Color & Control:

Care for Yourself to Better Care for Others

By Caroline Chenoweth

Caregivers are as varied and unique as those they care for. Your role as a caregiver might be within a professional working environment where you care for patients, or an informal role in supporting a family member. Regardless of whether you are caring for a senior, sibling or young adult, the common thread is the risk of caregiver burnout.

A huge part of minimizing your risk of burnout is to know what it is and how to take care of yourself so that you can better care for another. Thankfully, there is a large amount of information available to help.

What is caregiver burnout?

Caregiver burnout has multiple definitions, but the key message is the same: Burnout is a result of long-term stress, leading to both physical and emotional exhaustion. It differs from everyday stress in its intensity and longevity, leading you, the caregiver, to lose interest in, patience with and motivation for helping your loved one. But the consequences of burnout also seep into other areas of your life, such as your job, relationships, activities and hobbies.

Here’s a list of important symptoms to look out for:

  • Appetite changes.
  • Neglect or rough treatment of the person you’re caring for.
  • Trouble falling or staying asleep.
  • Difficulty concentrating.
  • Mood swings or emotional outbursts.

When looking at this list, it’s important to understand that we all have days when we experience these symptoms. An essential distinction with caregiver burnout is to ask yourself if how you’ve been feeling or acting is significantly and persistently different from your usual behaviour and emotions. The symptoms of caregiver burnout are also seen in depression, so it’s important to speak to a doctor if you think this might be affecting you.

How can I prevent caregiver burnout?

Understanding and preventing caregiver burnout go hand in hand. But you don’t need to wait until you start seeing the signs of burnout in order to apply the recommendations for preventing it. The following strategies are beneficial for us all in maintaining good health.

Eat well

  • Develop a weekly meal plan to help with grocery shopping and remove the stress of daily meal choices.
  • Prepare some meals for the freezer, so you can still eat healthily when you’re short of time.


  • Go to bed at the same time every night.
  • Download a relaxing or meditative soundtrack on your phone to help you fall or get back to sleep.
  • Turn off all technology at least 30 minutes before bed. This helps to calm the brain, making it easier to fall asleep.
  • If you need naps during the day then try to keep them short (15–30 minutes). You might not actually sleep in this time, but simply closing your eyes can still be refreshing.

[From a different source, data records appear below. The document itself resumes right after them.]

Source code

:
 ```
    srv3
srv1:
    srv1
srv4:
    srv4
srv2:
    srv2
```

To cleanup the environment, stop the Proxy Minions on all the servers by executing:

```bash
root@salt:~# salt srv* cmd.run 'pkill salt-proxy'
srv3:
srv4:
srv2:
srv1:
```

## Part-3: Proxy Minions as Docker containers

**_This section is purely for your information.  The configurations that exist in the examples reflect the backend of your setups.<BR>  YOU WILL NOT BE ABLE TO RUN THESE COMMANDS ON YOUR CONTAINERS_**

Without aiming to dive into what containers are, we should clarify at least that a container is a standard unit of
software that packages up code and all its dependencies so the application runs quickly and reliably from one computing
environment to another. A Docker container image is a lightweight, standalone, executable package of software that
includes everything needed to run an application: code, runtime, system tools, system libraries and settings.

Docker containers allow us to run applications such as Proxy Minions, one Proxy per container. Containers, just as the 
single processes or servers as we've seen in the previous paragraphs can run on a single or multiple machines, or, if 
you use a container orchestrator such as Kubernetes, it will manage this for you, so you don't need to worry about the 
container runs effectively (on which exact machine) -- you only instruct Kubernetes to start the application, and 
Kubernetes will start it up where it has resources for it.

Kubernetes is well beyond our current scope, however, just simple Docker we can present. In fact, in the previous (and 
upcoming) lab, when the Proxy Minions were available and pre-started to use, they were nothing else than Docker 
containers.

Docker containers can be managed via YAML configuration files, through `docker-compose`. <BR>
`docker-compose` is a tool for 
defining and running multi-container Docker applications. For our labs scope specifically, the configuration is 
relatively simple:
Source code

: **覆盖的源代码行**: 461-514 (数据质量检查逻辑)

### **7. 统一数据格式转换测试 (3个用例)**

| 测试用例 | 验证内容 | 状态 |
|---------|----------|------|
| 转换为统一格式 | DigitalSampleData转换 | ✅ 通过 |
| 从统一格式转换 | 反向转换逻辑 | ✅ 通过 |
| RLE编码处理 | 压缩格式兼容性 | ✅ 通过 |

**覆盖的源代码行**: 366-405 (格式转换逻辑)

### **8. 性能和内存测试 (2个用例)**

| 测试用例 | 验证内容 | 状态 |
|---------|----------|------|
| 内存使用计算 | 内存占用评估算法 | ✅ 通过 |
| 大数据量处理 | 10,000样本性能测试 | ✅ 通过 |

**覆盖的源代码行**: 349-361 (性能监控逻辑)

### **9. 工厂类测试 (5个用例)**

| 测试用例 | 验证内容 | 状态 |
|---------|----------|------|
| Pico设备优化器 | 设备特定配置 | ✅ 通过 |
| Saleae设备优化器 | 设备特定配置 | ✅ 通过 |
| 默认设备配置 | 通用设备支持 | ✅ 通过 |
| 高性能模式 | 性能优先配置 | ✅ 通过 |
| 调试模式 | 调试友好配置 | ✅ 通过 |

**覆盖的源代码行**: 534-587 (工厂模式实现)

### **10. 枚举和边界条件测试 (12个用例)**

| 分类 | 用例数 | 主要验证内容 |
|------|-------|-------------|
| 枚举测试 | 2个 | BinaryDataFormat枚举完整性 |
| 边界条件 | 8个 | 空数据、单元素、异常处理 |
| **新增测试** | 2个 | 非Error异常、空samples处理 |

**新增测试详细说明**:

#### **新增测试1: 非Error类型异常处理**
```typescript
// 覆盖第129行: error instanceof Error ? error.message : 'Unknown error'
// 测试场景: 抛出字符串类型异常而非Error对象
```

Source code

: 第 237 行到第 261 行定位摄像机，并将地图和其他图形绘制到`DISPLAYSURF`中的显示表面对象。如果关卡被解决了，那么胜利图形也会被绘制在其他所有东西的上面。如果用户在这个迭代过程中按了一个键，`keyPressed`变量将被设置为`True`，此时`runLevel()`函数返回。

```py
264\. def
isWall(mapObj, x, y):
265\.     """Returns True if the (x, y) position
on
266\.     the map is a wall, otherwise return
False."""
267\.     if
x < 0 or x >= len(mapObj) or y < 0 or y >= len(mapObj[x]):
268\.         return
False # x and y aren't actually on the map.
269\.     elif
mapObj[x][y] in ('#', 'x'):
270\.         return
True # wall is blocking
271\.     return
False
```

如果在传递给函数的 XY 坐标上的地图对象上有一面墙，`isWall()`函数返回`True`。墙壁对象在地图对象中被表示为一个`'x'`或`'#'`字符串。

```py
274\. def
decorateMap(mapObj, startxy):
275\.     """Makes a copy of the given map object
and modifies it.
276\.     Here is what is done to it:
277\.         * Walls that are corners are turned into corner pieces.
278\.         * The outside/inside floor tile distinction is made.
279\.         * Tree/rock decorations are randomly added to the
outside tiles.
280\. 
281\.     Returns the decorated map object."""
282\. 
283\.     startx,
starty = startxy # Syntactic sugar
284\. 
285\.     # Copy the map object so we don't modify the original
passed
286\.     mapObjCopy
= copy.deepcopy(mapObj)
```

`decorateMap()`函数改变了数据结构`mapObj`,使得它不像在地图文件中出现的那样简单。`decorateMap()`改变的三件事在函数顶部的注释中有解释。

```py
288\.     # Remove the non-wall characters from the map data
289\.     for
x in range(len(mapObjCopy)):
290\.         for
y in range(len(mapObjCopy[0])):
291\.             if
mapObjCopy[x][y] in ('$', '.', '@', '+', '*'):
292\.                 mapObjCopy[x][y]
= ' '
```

  • You don’t need a gym membership to enjoy healthy exercise. There are many phone apps and internet videos that offer workouts without the need for equipment, and that can be completed in just 15 minutes.
  • Free yoga videos are also available online, even for beginners. Yoga is a great way to reduce stress, and can improve your sleep and overall energy levels.
  • Community centre pools are another great exercise resource, often at no or low cost. Some have aqua-fit classes.
  • Many malls open earlier than their stores to accommodate individuals looking to walk around for exercise. If your loved one is in a wheelchair, you could also use this opportunity to take them with you.

Social support

  • Create a social calendar for yourself and your loved one. Find activities that you can participate in together, but also some that are directed to each of your specific interests. Try to see if the timing of your individual interests can align.
  • Join a support group for caregivers. There are also diagnosis-specific support groups for those affected by particular illnesses, both for caregivers and their loved ones.
  • Maintain communication with friends and family. Social media is great, but face-to-face time is also critical—even over a video-call.

Caregivers rarely have a typical nine-to-five workday. It therefore comes as no surprise that caregiver burnout is a common problem. However, if you take the time now to not only educate yourself on better understanding caregiver burnout, but also on preventative strategies and available resources, then you can minimize your risk. Caregiving is an endless and challenging responsibility, but it doesn’t have to be done alone. By caring for yourself, you will be better equipped to care for others.